母親はとても感情的で、少しでも彼女をイラつかせてしまうと、いつも鬼のような形相で叩かれるのが怖かった。

兄は中学生のころから非行に走り、家庭内でも私や母に対して激しい暴力をふるうようになった。これに関しても父親はまったく我関せずといった様子で、たとえ私がアザだらけになっていようと、顔じゅう血まみれになっていようと、まるで興味がないようだった。

おまけに兄はこの時期から頻繁に金をせびるようになり、母親がお金を渡すことを拒否すると数時間暴れまわることもあるため、私たちの身体だけでなく家中がボロボロになる始末だ。

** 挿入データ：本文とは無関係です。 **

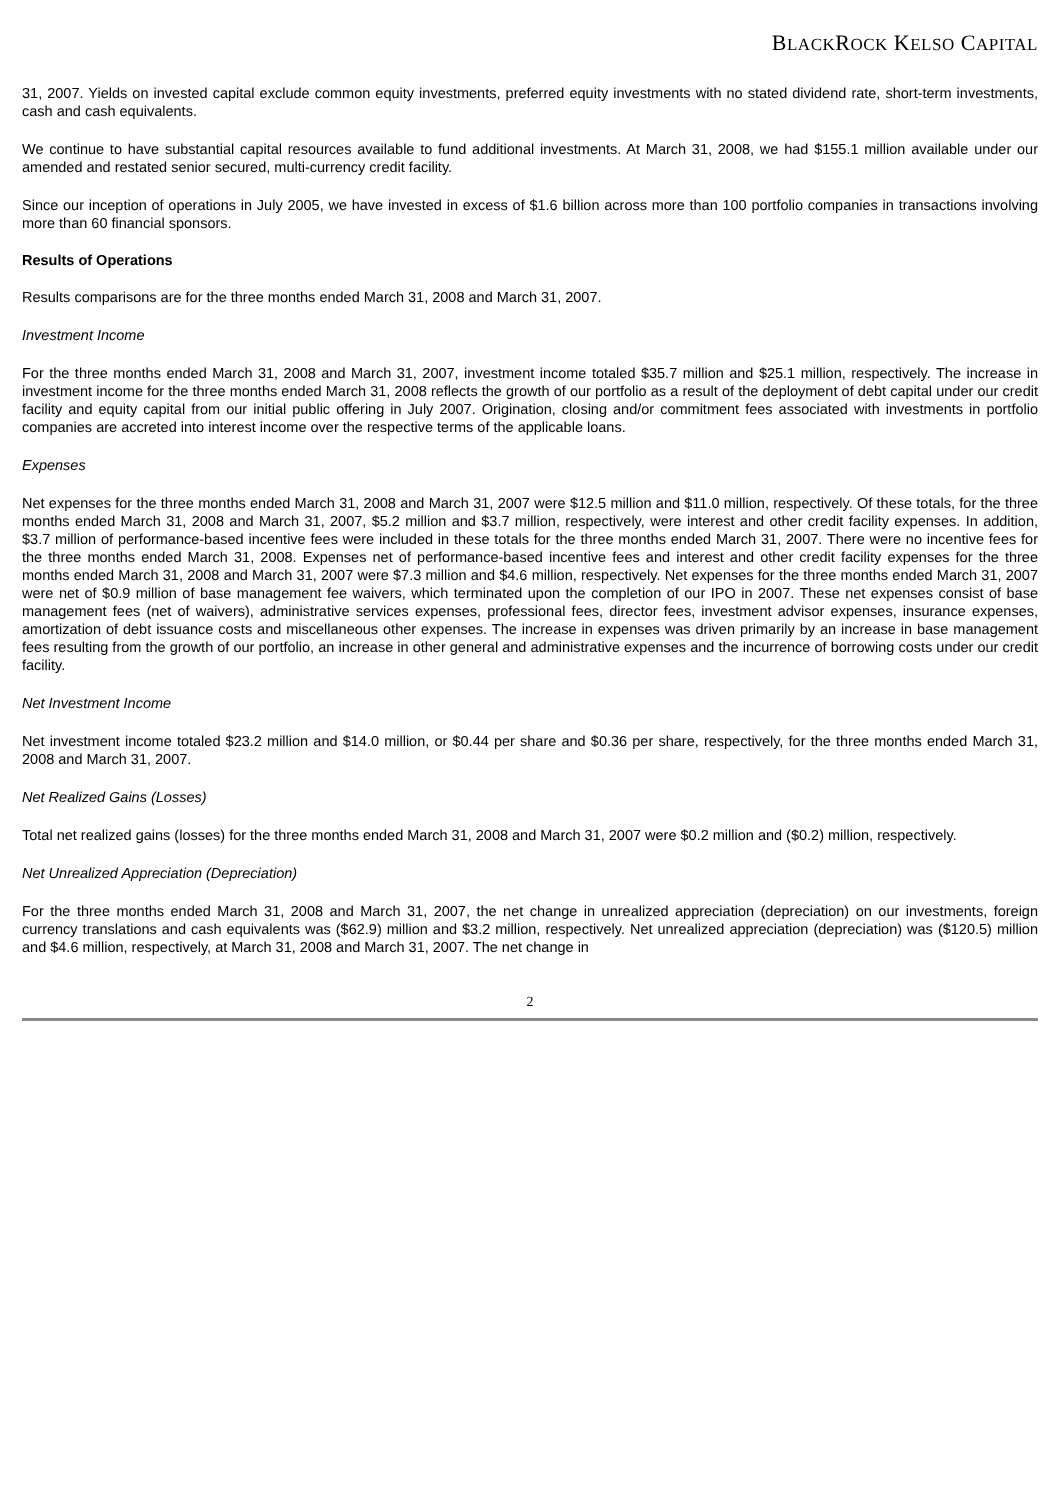BLACKROCK KELSO CAPITAL
31, 2007. Yields on invested capital exclude common equity investments, preferred equity investments with no stated dividend rate, short-term investments, cash and cash equivalents.
We continue to have substantial capital resources available to fund additional investments. At March 31, 2008, we had $155.1 million available under our amended and restated senior secured, multi-currency credit facility.
Since our inception of operations in July 2005, we have invested in excess of $1.6 billion across more than 100 portfolio companies in transactions involving more than 60 financial sponsors.
Results of Operations
Results comparisons are for the three months ended March 31, 2008 and March 31, 2007.
Investment Income
For the three months ended March 31, 2008 and March 31, 2007, investment income totaled $35.7 million and $25.1 million, respectively. The increase in investment income for the three months ended March 31, 2008 reflects the growth of our portfolio as a result of the deployment of debt capital under our credit facility and equity capital from our initial public offering in July 2007. Origination, closing and/or commitment fees associated with investments in portfolio companies are accreted into interest income over the respective terms of the applicable loans.
Expenses
Net expenses for the three months ended March 31, 2008 and March 31, 2007 were $12.5 million and $11.0 million, respectively. Of these totals, for the three months ended March 31, 2008 and March 31, 2007, $5.2 million and $3.7 million, respectively, were interest and other credit facility expenses. In addition, $3.7 million of performance-based incentive fees were included in these totals for the three months ended March 31, 2007. There were no incentive fees for the three months ended March 31, 2008. Expenses net of performance-based incentive fees and interest and other credit facility expenses for the three months ended March 31, 2008 and March 31, 2007 were $7.3 million and $4.6 million, respectively. Net expenses for the three months ended March 31, 2007 were net of $0.9 million of base management fee waivers, which terminated upon the completion of our IPO in 2007. These net expenses consist of base management fees (net of waivers), administrative services expenses, professional fees, director fees, investment advisor expenses, insurance expenses, amortization of debt issuance costs and miscellaneous other expenses. The increase in expenses was driven primarily by an increase in base management fees resulting from the growth of our portfolio, an increase in other general and administrative expenses and the incurrence of borrowing costs under our credit facility.
Net Investment Income
Net investment income totaled $23.2 million and $14.0 million, or $0.44 per share and $0.36 per share, respectively, for the three months ended March 31, 2008 and March 31, 2007.
Net Realized Gains (Losses)
Total net realized gains (losses) for the three months ended March 31, 2008 and March 31, 2007 were $0.2 million and ($0.2) million, respectively.
Net Unrealized Appreciation (Depreciation)
For the three months ended March 31, 2008 and March 31, 2007, the net change in unrealized appreciation (depreciation) on our investments, foreign currency translations and cash equivalents was ($62.9) million and $3.2 million, respectively. Net unrealized appreciation (depreciation) was ($120.5) million and $4.6 million, respectively, at March 31, 2008 and March 31, 2007. The net change in
2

そんな環境であったから、うちにはいつもお金がなかった。母親は「恥ずかしいから」という理由で、うちが貧しいことも、家庭内暴力があることも誰にも言ってくれるなと私に強く口止めをするので、助けを求めることさえできない。

生活保護の存在は知っていたが、自分たちが受給するものではないと思っていたし、そもそも申請するかどうかの発想すら、私たちにはなかった。とても自力で生活できるような状態ではないはずなのに、私たち家族は誰にも助けを求められず、貧しさを隠し続けて生きていた。

そして、いつのまにか家族同士の関係そのものが失われてしまったのだ。